Today Adventist GlenOaks Hospital is known for many services, including the area’s only “no waiting room” Shanahan Emergency and Trauma Center, an accredited chest pain center (one of only two in DuPage County), and board-certified physicians in interventional cardiology and interventional radiology. The hospital also features a Heart & Vascular Institute, oncology, rehabilitation, surgery and imaging. Adventist Institute for Behavioral Medicine offers inpatient, outpatient and educational support in behavioral health services. Nearly 300 outstanding physicians admit and treat patients at the hospital.

The 30-year employees who will be honored are:

•    Nancy Botts of Glen Ellyn, obstetrical nurse: Botts considers Adventist GlenOaks Hospital a community hospital that gives individual care to patients. She also loves working in obstetrics. “It’s always a miracle seeing a baby come into the world,” Botts said. “A good nurse is a support for parents. I like to think I help moms get through labor as easily as possible.” She also was one of 45 professionals who went on Adventist Midwest Health’s medical mission trip to Costa Rica in January.

•    Margaret Burke of Hanover Park, recovery room nurse who also worked in intensive care for over 20 years: Burke said the hospital has made many changes over the years with improvements in technology, renovations and additions. “I have really enjoyed working at Adventist GlenOaks Hospital, not only because it’s close to my home, but because it’s like being part of a family,” Burke said. “I feel a closeness here that doesn’t exist at most hospitals.”

•    Mary Clark of Oak Brook, quality coordinator in quality management: Clark helps physicians with peer review, does chart review, and works to ensure that the hospital offers the best in quality of care. She is certified in professional health care quality. “Adventist GlenOaks provides a friendly environment that has been good for my personal growth and my professional growth,” she said.
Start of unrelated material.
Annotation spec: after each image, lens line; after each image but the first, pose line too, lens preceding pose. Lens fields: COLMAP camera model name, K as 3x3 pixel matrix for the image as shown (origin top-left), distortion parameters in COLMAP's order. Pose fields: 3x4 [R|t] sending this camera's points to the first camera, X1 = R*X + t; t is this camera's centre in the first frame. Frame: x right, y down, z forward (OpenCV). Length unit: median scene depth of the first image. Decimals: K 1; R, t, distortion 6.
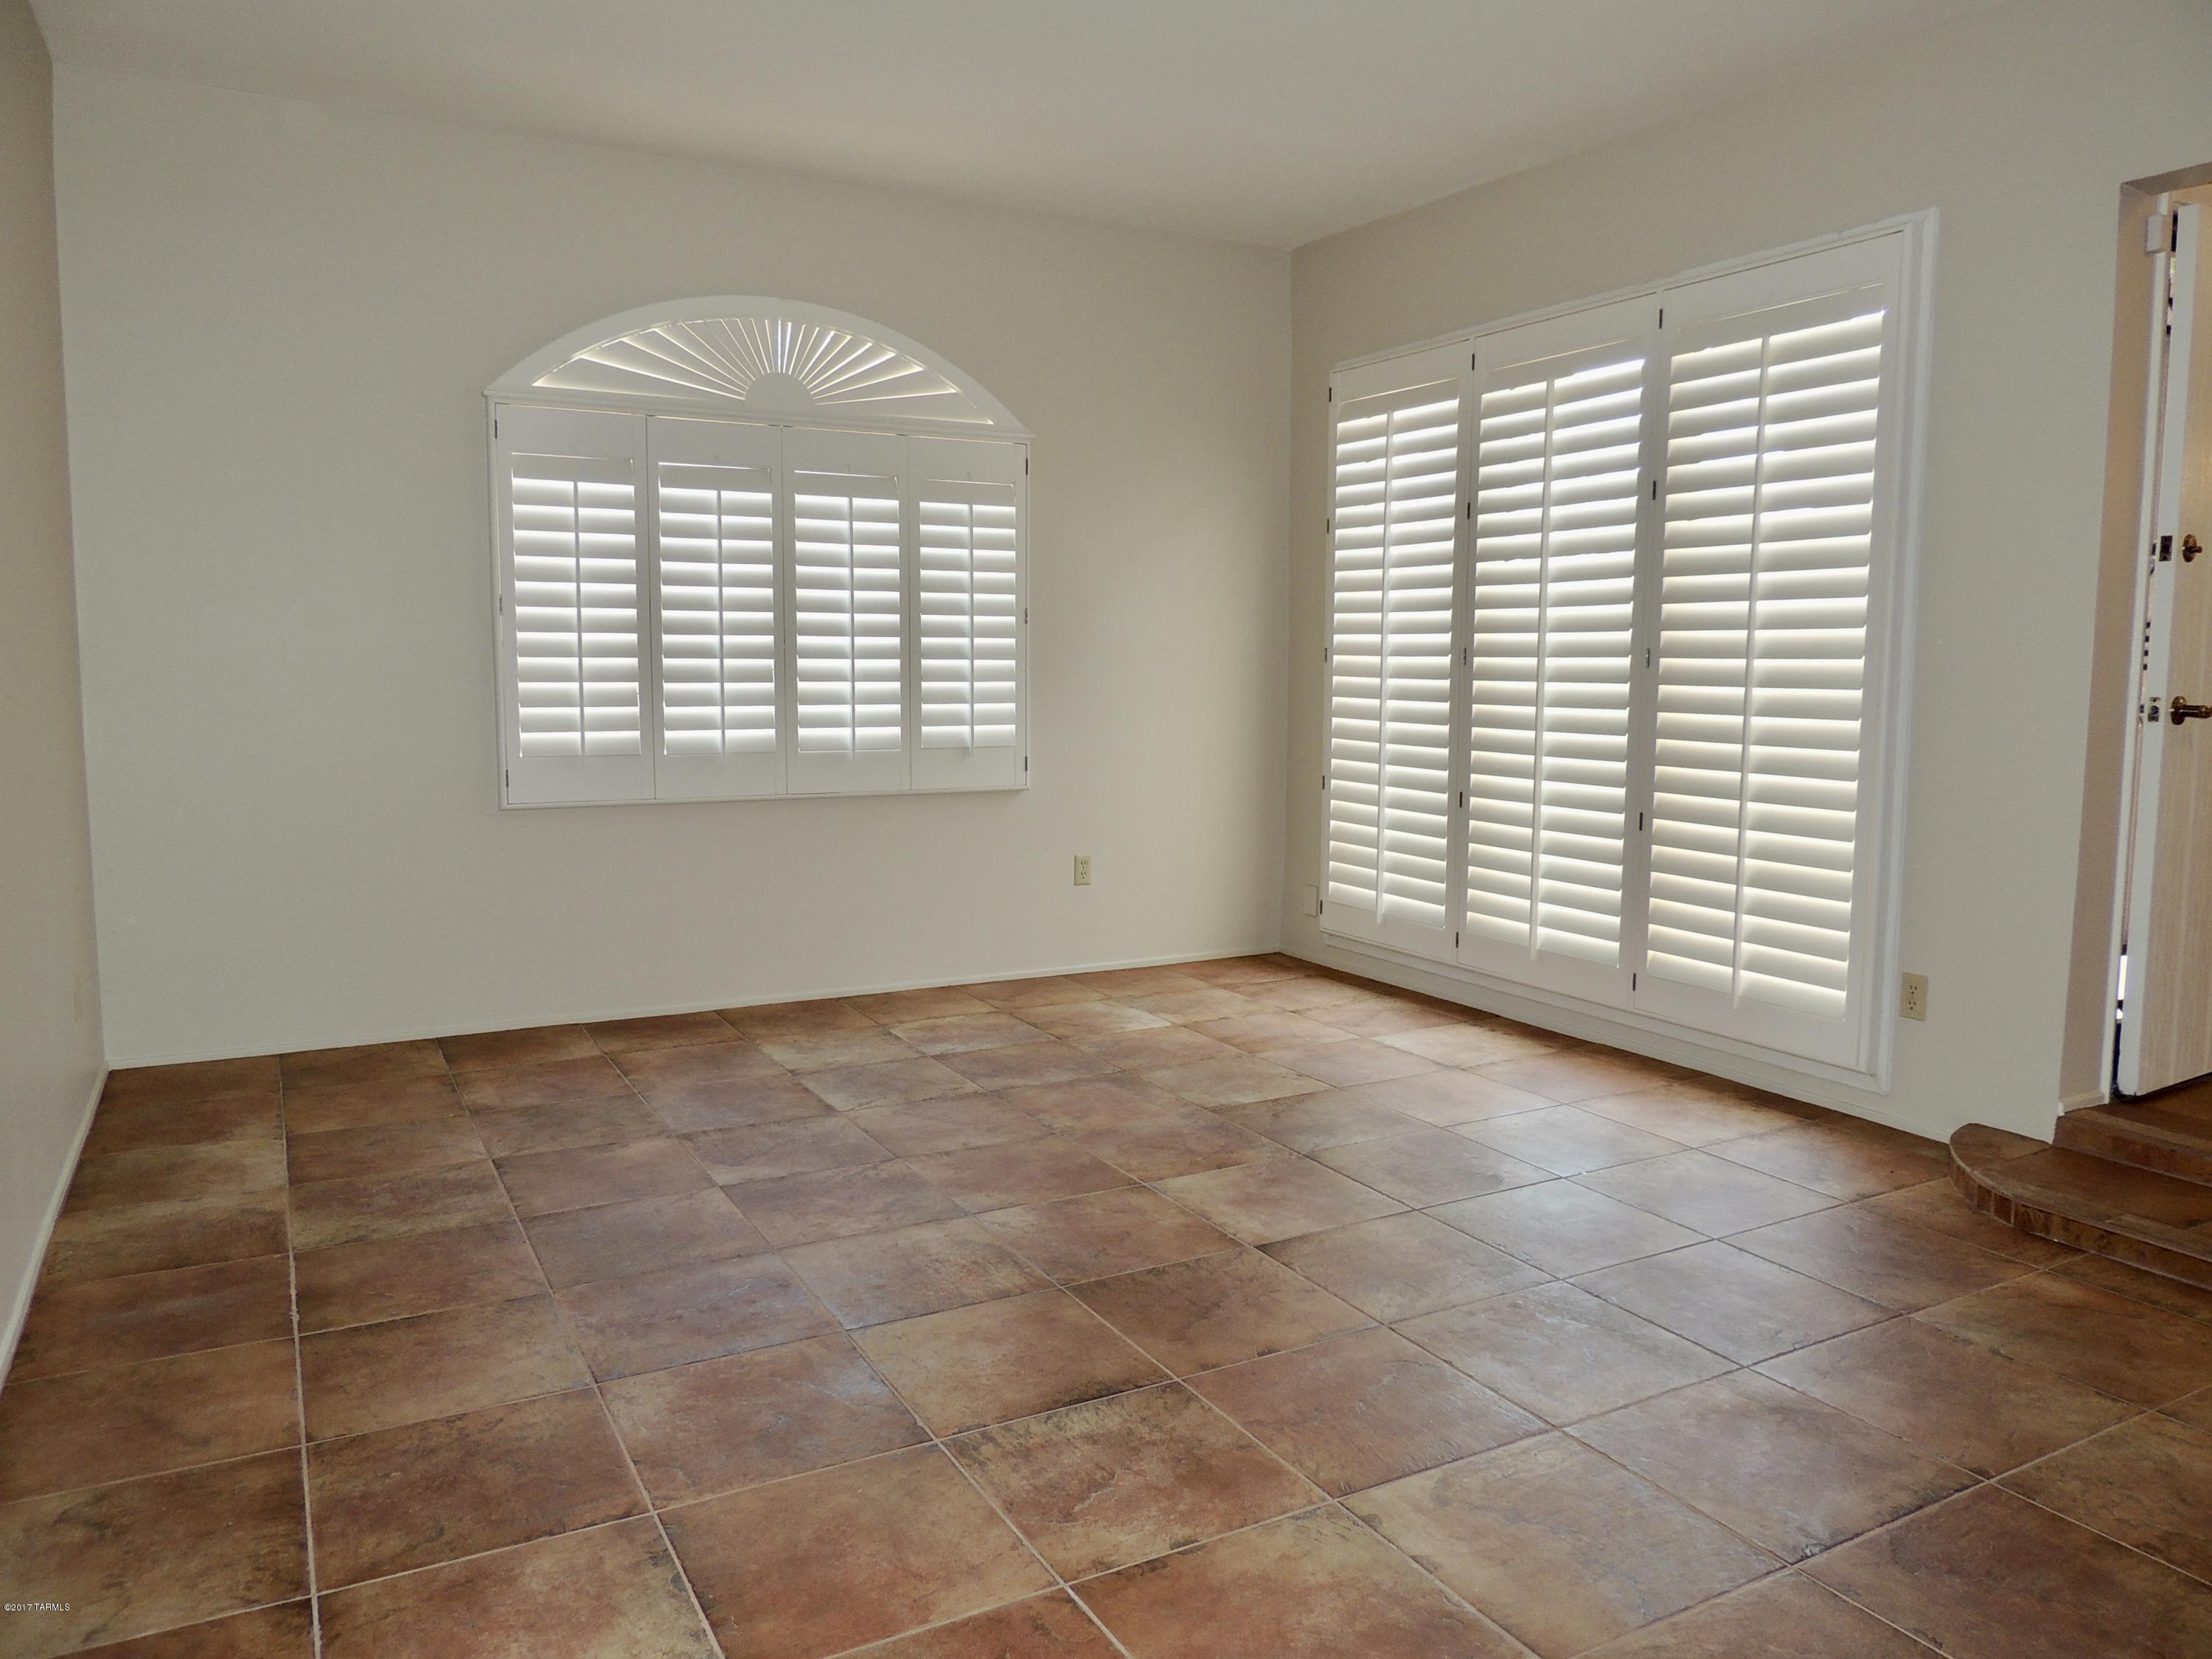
lens RADIAL K [[1569.8, 0, 1115.4], [0, 1569.8, 819.8], [0, 0, 1]] dist [-0.032531, 0.012341]
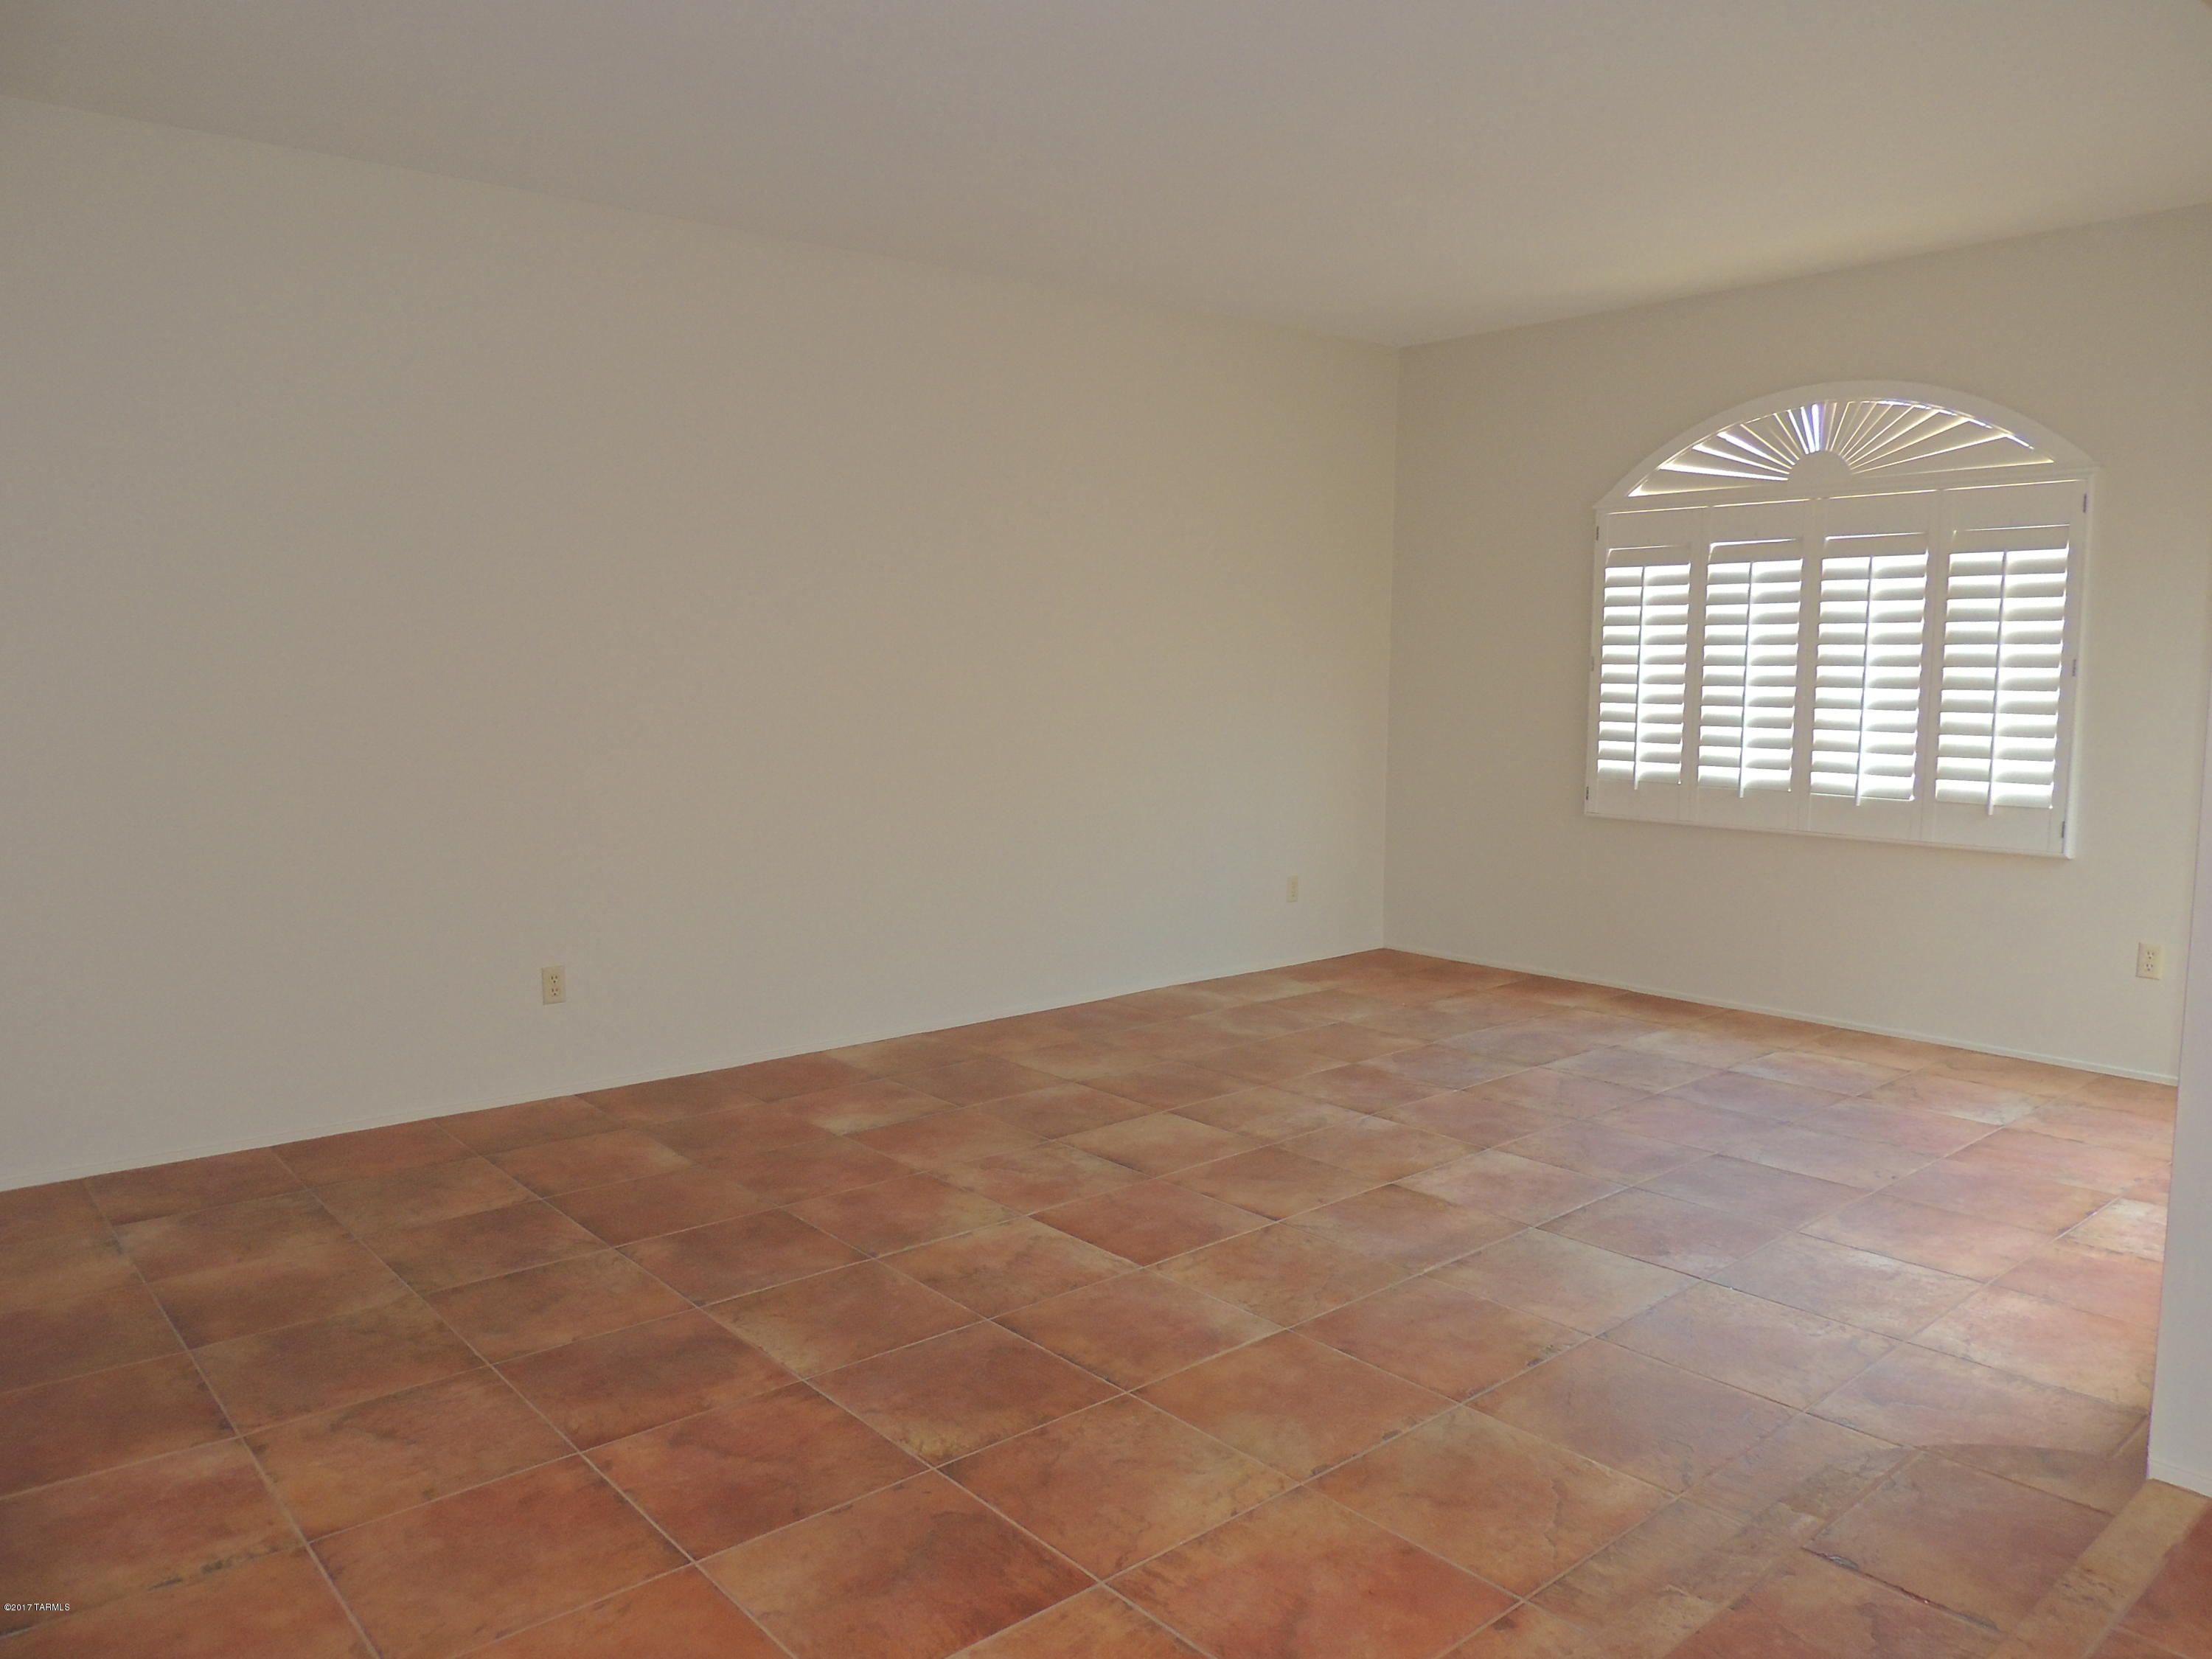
lens RADIAL K [[1569.8, 0, 1118.9], [0, 1569.8, 829.3], [0, 0, 1]] dist [-0.032531, 0.012341]
pose [[0.207169, 0.097583, -0.973426, 0.931371], [-0.102759, 0.991679, 0.077543, -0.065848], [0.972893, 0.083963, 0.215473, 0.361684]]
•    Sue Karau of Lombard, physical therapy treatment assistant and coordinator of the physical therapy department: “Because we’re not a huge, sprawling hospital, you get to know people better,” Karau said. “You get to spend more time with your patients and see their progress.”

•    Karen Larson of Roselle, secretary to the geriatric unit and the comprehensive treatment unit for high-functioning adults at Adventist Institute for Behavioral Medicine: “Knowing that my work is worthwhile and makes a difference in people’s lives means a lot to me,” Larson said.

•    Elisa Mercado of Glendale Heights, a medical/surgical nurse: Mercado works with a variety of patients, from pediatric to geriatric. She is especially proud that her youngest daughter, Jocelyn, who once worked at Adventist GlenOaks Hospital as a unit secretary, is now a Navy doctor. She said the hospital is sensitive to the needs of employees. “I love my family and I love working at Adventist GlenOaks Hospital,” Mercado said.  

•    Carol Rohrsen of Carol Stream, a nurse in cardiology stress testing: “The hospital has definitely changed with the times by keeping up with advances in technology,” Rohrsen said. “But what I really appreciate is the family atmosphere. It’s a community hospital, so we often see the same patients and we get to know them as well as our co-workers and the physicians who provide care here.”    

“In this day and age, it’s rare to find employees who exhibit this level of commitment,” Lewis said. “That’s why we are taking the time to honor these seven individuals and the impact they’ve had on our organization. They are an inspiration to me.”